Senate Bill 101 died the last day of the 2013 legislative session March 28 due to a disagreement between the House and Senate. But the gun lobby is expected to—yes, the puns are coming faster than a speeding bullet—reload next year.

“It doesn’t look like it’s going away,” said Sen. Frank Ginn (R-Danielsville).

Commissioner Jerry NeSmith told our state legislators that, while he supports the Second Amendment, pursuing the gun issue is a waste of time that distracts from more important issues.

Commissioner Andy Herod, as usual, was blunter: “I think it’s about the worst idea anybody’s come up with in a long time,” he said.

Herod, a UGA geography professor, said the bill does nothing to make campus safer and will chill classroom discussion because students will fear angering classmates who might be packing.

“As a school administrator, I don’t even want to be enabled to carry a gun on campus,” said Commissioner Kelly Girtz, the principal at Classic City High School. 

Ginn sponsored the original version of SB 101, before the House amended it, and said he was only interested in allowing South Carolina permit holders to carry guns in Georgia and vice versa. “The campus stuff, that’s outside any interest I had in it,” he said.

Redistricting: Remember those new ACC commission districts that most of us didn’t want but were foisted upon us by certain members of our legislative delegation? Well, we fired those guys at the polls last year, but it looks like we’re stuck with the new lines, anyway. Superdistricts aren’t coming back.

“I would just say there was definitely a lack of unanimity within the delegation to pursue that this session,” said Rep. Chuck Williams (R-Watkinsville). 

Unnamed legislator(s) continued to have concerns about whether the old commission districts diluted the minority vote, Williams said. (Spoiler alert: They didn’t.) “I don’t think those issues have gone away, even though the delegation has changed,” he said.

The delegation’s internal rules require all five members to agree before legislation specifically affecting Clarke County, like redistricting, moves forward. So who’s the holdout? What happens in delegation meetings stays in delegation meetings, but my guess is Sen. Bill Cowsert (R-Athens).

Our representatives also failed to get elections for local nonpartisan offices moved back to November. The legislature shifted them to July in 2011, and turnout in last year’s commission races was abysmal. 

Williams said lawmakers from other cities with unified governments promised to fight him “tooth and nail” on moving election dates back to November. He wouldn’t specify why, but most likely the issue got tied up in the racial and partisan politics of Augusta and Macon.
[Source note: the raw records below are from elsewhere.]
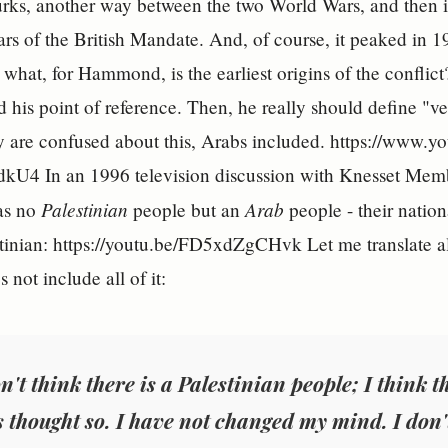
urks, another way between the two World Wars, and then it 
ars of the British Mandate. And, of course, it peaked in 
what, for Hammond, is the earliest origins of the conflict
nd his point of reference. Then, he really should define "v
 are confused about this, Arabs included. https://www.
4 In an 1996 television discussion with Knesset Memb
Palestinian
Arab
was no
people but an
people - their natio
tinian: https://youtu.be/FD5xdZgCHvk Let me translate a
 not include all of it:
n't think there is a Palestinian people; I think 
s thought so. I have not changed my mind. I don't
Economic Development: ACC Manager Alan Reddish recently hired Effingham County Industrial Development Authority project manager Ryan Moore to head the government’s new Department of Economic Development, which replaces the independent but publicly-funded Economic Development Foundation. So much for the EDF’s claims that no economic development professional would come work for a local government on a government salary ($80,000-$100,000 a year). 

Now that we’ve got our factory recruiter in place, let’s see if elected officials will shift their focus to sectors like small business and the arts, or if they were just paying lip service.